::: Records for this exercise

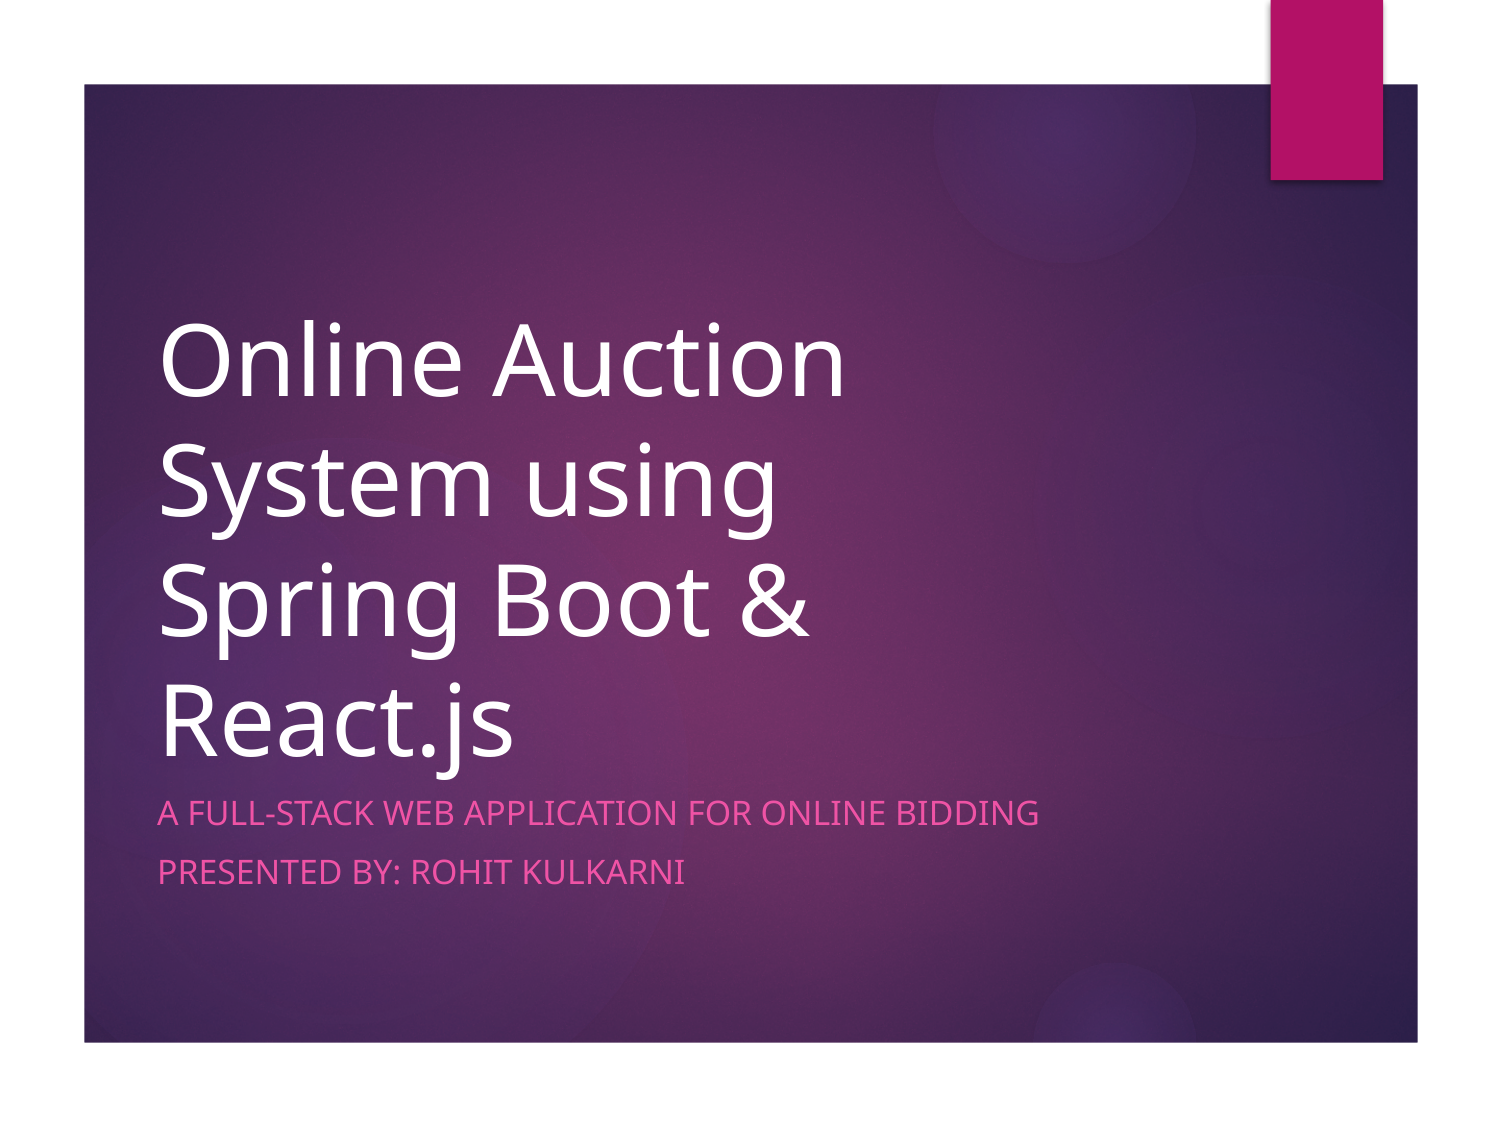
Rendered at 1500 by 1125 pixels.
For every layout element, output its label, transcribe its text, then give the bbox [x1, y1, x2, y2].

title Online Auction System using Spring Boot & React.js [142, 365, 1113, 783]
subtitle A Full-Stack Web Application for Online Bidding Presented by: Rohit Kulkarni [142, 783, 1113, 925]
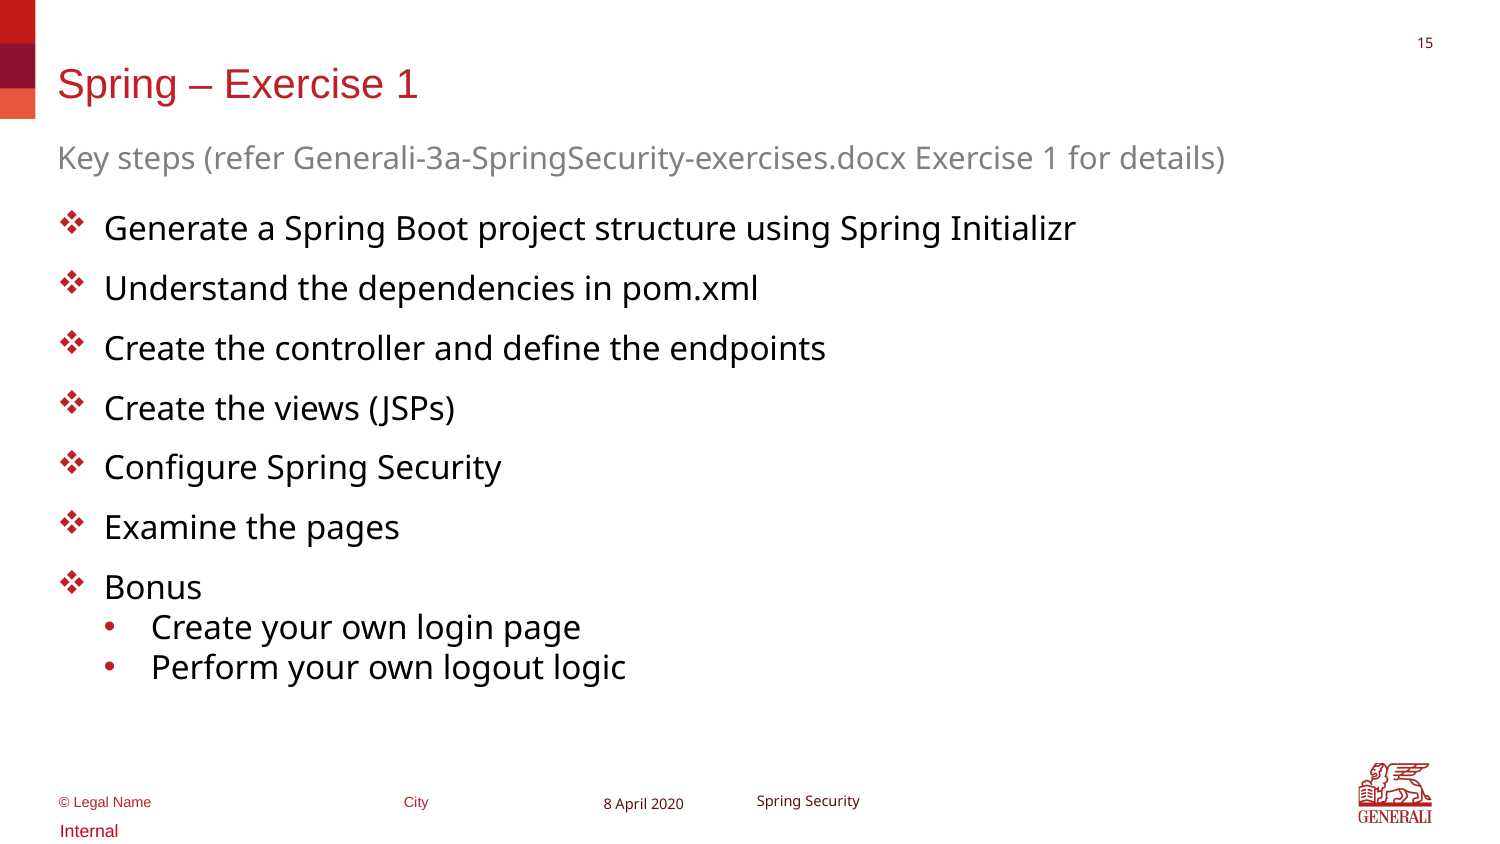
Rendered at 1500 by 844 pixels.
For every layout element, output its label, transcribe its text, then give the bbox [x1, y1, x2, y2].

list Generate a Spring Boot project structure using Spring Initializr Understand the dependencies in pom.xml Create the controller and define the endpoints Create the views (JSPs) Configure Spring Security Examine the pages Bonus Create your own login page Perform your own logout logic [57, 207, 1434, 746]
subtitle Key steps (refer Generali-3a-SpringSecurity-exercises.docx Exercise 1 for details) [56, 138, 1433, 186]
title Spring – Exercise 1 [56, 57, 1433, 134]
footer Spring Security [756, 794, 1232, 809]
slide_number 14 [1400, 33, 1434, 56]
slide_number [603, 794, 735, 809]
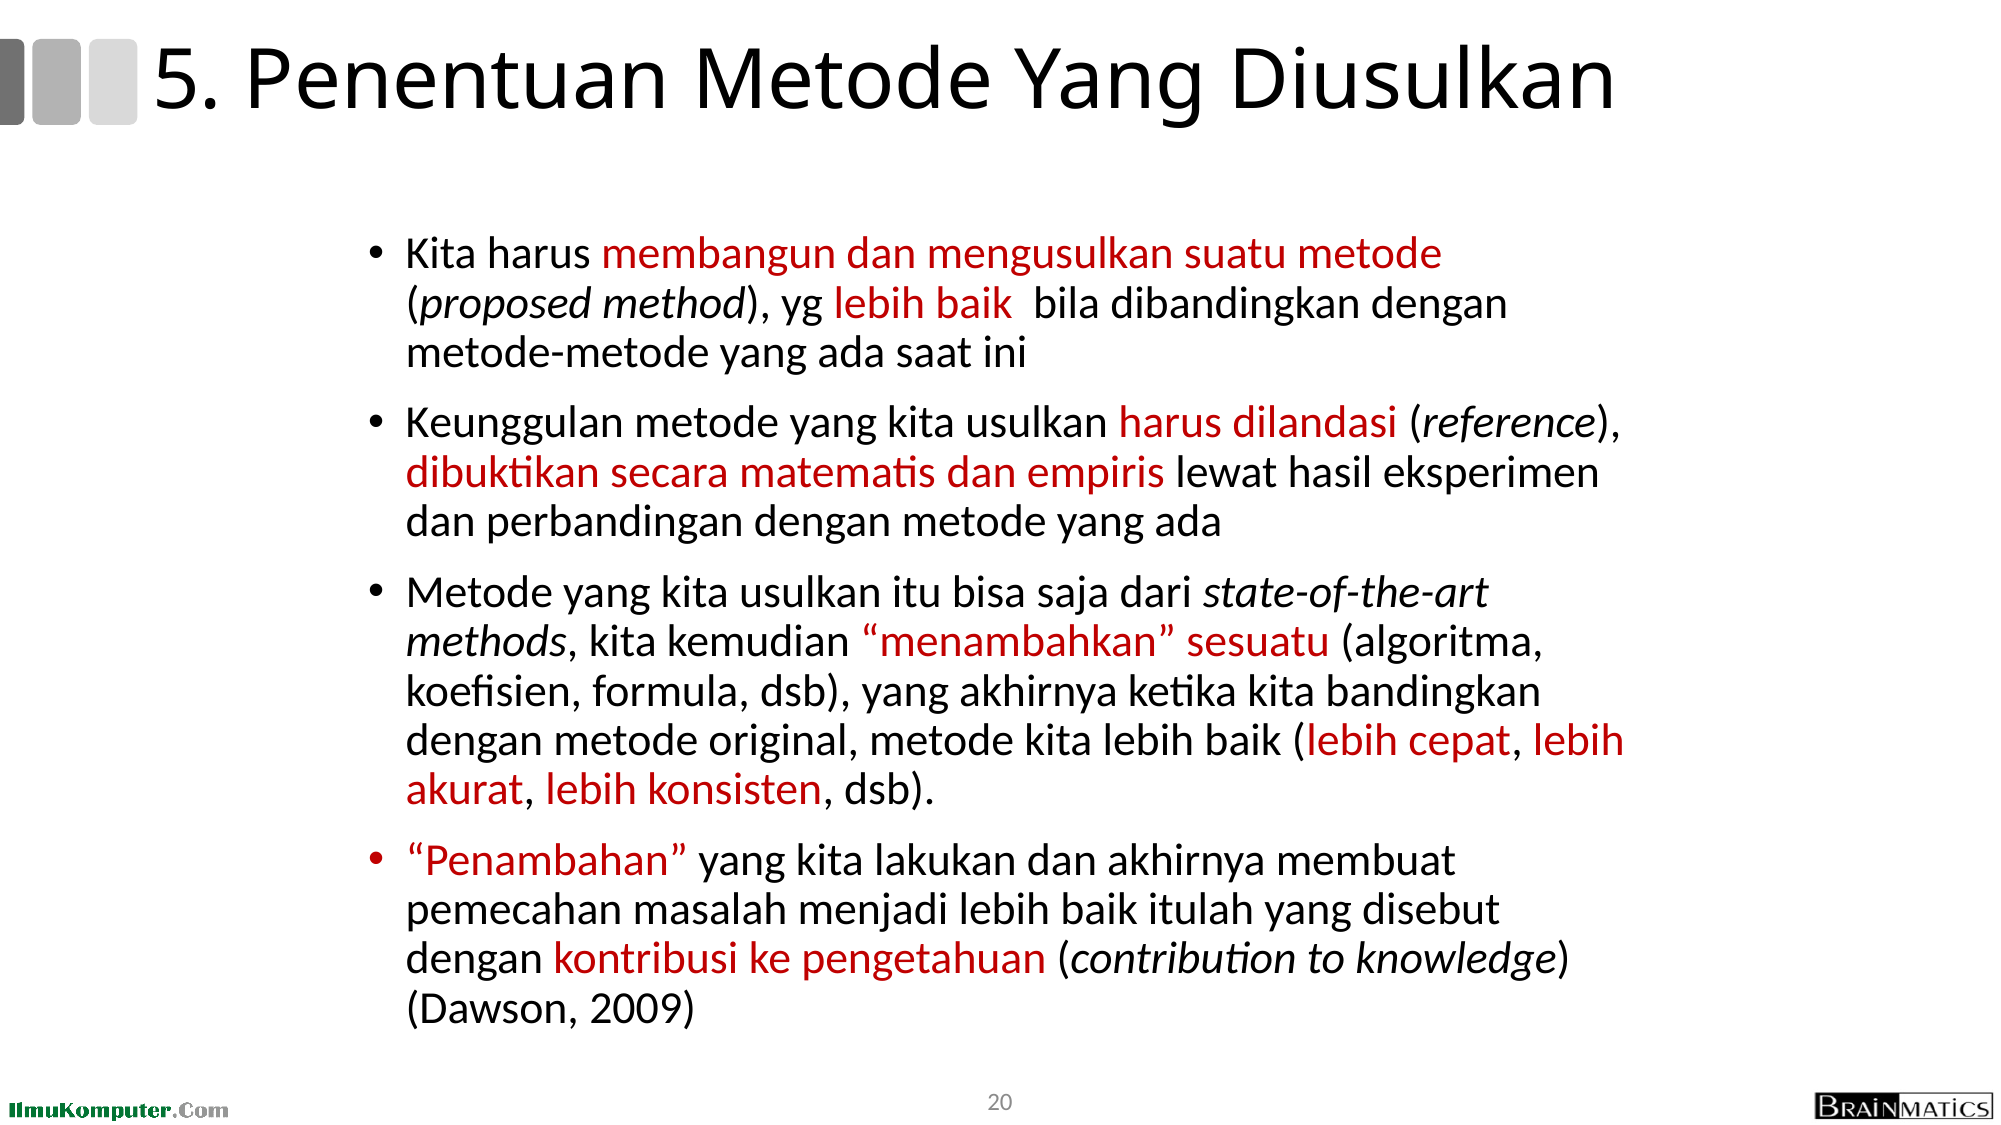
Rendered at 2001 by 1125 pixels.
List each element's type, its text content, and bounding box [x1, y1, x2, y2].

picture [1811, 1089, 1997, 1123]
title 5. Penentuan Metode Yang Diusulkan [137, 24, 1997, 138]
slide_number 20 [774, 1074, 1225, 1125]
list Kita harus membangun dan mengusulkan suatu metode (proposed method), yg lebih baik bila dibandingkan dengan metode-metode yang ada saat ini Keunggulan metode yang kita usulkan harus dilandasi (reference), dibuktikan secara matematis dan empiris lewat hasil eksperimen dan perbandingan dengan metode yang ada Metode yang kita usulkan itu bisa saja dari state-of-the-art methods, kita kemudian “menambahkan” sesuatu (algoritma, koefisien, formula, dsb), yang akhirnya ketika kita bandingkan dengan metode original, metode kita lebih baik (lebih cepat, lebih akurat, lebih konsisten, dsb). “Penambahan” yang kita lakukan dan akhirnya membuat pemecahan masalah menjadi lebih baik itulah yang disebut dengan kontribusi ke pengetahuan (contribution to knowledge) (Dawson, 2009) [353, 221, 1647, 1063]
picture [6, 1095, 230, 1125]
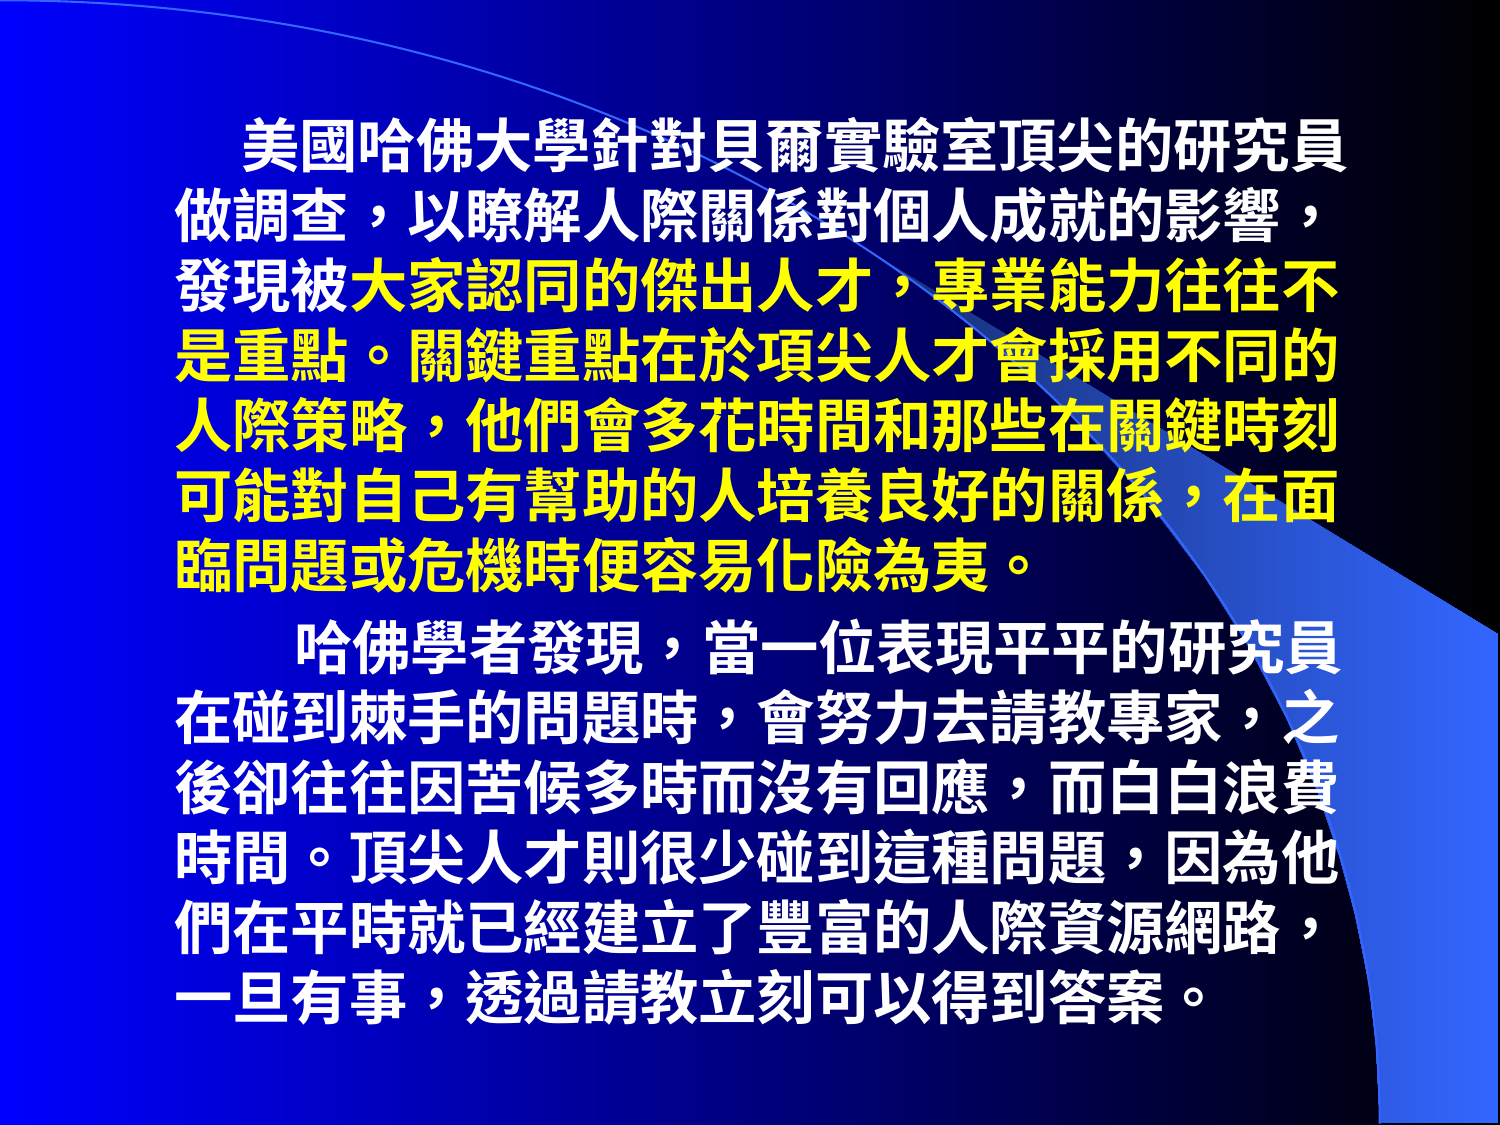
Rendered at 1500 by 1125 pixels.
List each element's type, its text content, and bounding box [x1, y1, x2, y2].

list 美國哈佛大學針對貝爾實驗室頂尖的研究員做調查，以瞭解人際關係對個人成就的影響，發現被大家認同的傑出人才，專業能力往往不是重點。關鍵重點在於項尖人才會採用不同的人際策略，他們會多花時間和那些在關鍵時刻可能對自己有幫助的人培養良好的關係，在面臨問題或危機時便容易化險為夷。 哈佛學者發現，當一位表現平平的研究員在碰到棘手的問題時，會努力去請教專家，之後卻往往因苦候多時而沒有回應，而白白浪費時間。頂尖人才則很少碰到這種問題，因為他們在平時就已經建立了豐富的人際資源網路，一旦有事，透過請教立刻可以得到答案。 [159, 101, 1364, 1125]
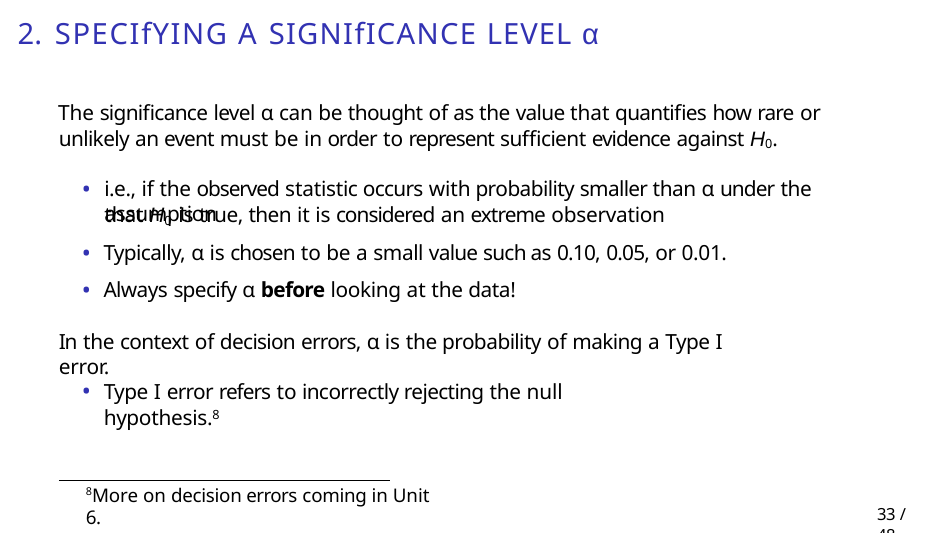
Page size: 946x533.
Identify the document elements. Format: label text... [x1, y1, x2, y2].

::::::

A faithful copy of the records above is needed, with the pictures left out.

Rendered at 1500 by 1125 pixels.
For every layout element, output its label, transcribe its text, then give the bbox [x1, y1, x2, y2].

title Online Auction System using Spring Boot & React.js [142, 365, 1113, 783]
subtitle A Full-Stack Web Application for Online Bidding Presented by: Rohit Kulkarni [142, 783, 1113, 925]
Rendered at 1500 by 844 pixels.
For every layout element, output its label, transcribe its text, then give the bbox [x1, y1, x2, y2].

list Generate a Spring Boot project structure using Spring Initializr Understand the dependencies in pom.xml Create the controller and define the endpoints Create the views (JSPs) Configure Spring Security Examine the pages Bonus Create your own login page Perform your own logout logic [57, 207, 1434, 746]
subtitle Key steps (refer Generali-3a-SpringSecurity-exercises.docx Exercise 1 for details) [56, 138, 1433, 186]
title Spring – Exercise 1 [56, 57, 1433, 134]
footer Spring Security [756, 794, 1232, 809]
slide_number 14 [1400, 33, 1434, 56]
slide_number [603, 794, 735, 809]
Rendered at 2001 by 1125 pixels.
List each element's type, its text content, and bounding box [x1, y1, x2, y2].

picture [1811, 1089, 1997, 1123]
title 5. Penentuan Metode Yang Diusulkan [137, 24, 1997, 138]
slide_number 20 [774, 1074, 1225, 1125]
list Kita harus membangun dan mengusulkan suatu metode (proposed method), yg lebih baik bila dibandingkan dengan metode-metode yang ada saat ini Keunggulan metode yang kita usulkan harus dilandasi (reference), dibuktikan secara matematis dan empiris lewat hasil eksperimen dan perbandingan dengan metode yang ada Metode yang kita usulkan itu bisa saja dari state-of-the-art methods, kita kemudian “menambahkan” sesuatu (algoritma, koefisien, formula, dsb), yang akhirnya ketika kita bandingkan dengan metode original, metode kita lebih baik (lebih cepat, lebih akurat, lebih konsisten, dsb). “Penambahan” yang kita lakukan dan akhirnya membuat pemecahan masalah menjadi lebih baik itulah yang disebut dengan kontribusi ke pengetahuan (contribution to knowledge) (Dawson, 2009) [353, 221, 1647, 1063]
picture [6, 1095, 230, 1125]
Rendered at 1500 by 1125 pixels.
List each element's type, its text content, and bounding box [x1, y1, x2, y2].

list 美國哈佛大學針對貝爾實驗室頂尖的研究員做調查，以瞭解人際關係對個人成就的影響，發現被大家認同的傑出人才，專業能力往往不是重點。關鍵重點在於項尖人才會採用不同的人際策略，他們會多花時間和那些在關鍵時刻可能對自己有幫助的人培養良好的關係，在面臨問題或危機時便容易化險為夷。 哈佛學者發現，當一位表現平平的研究員在碰到棘手的問題時，會努力去請教專家，之後卻往往因苦候多時而沒有回應，而白白浪費時間。頂尖人才則很少碰到這種問題，因為他們在平時就已經建立了豐富的人際資源網路，一旦有事，透過請教立刻可以得到答案。 [159, 101, 1364, 1125]
Page size: 946x533.
Identify the document elements. Format: label text... [x1, y1, x2, y2].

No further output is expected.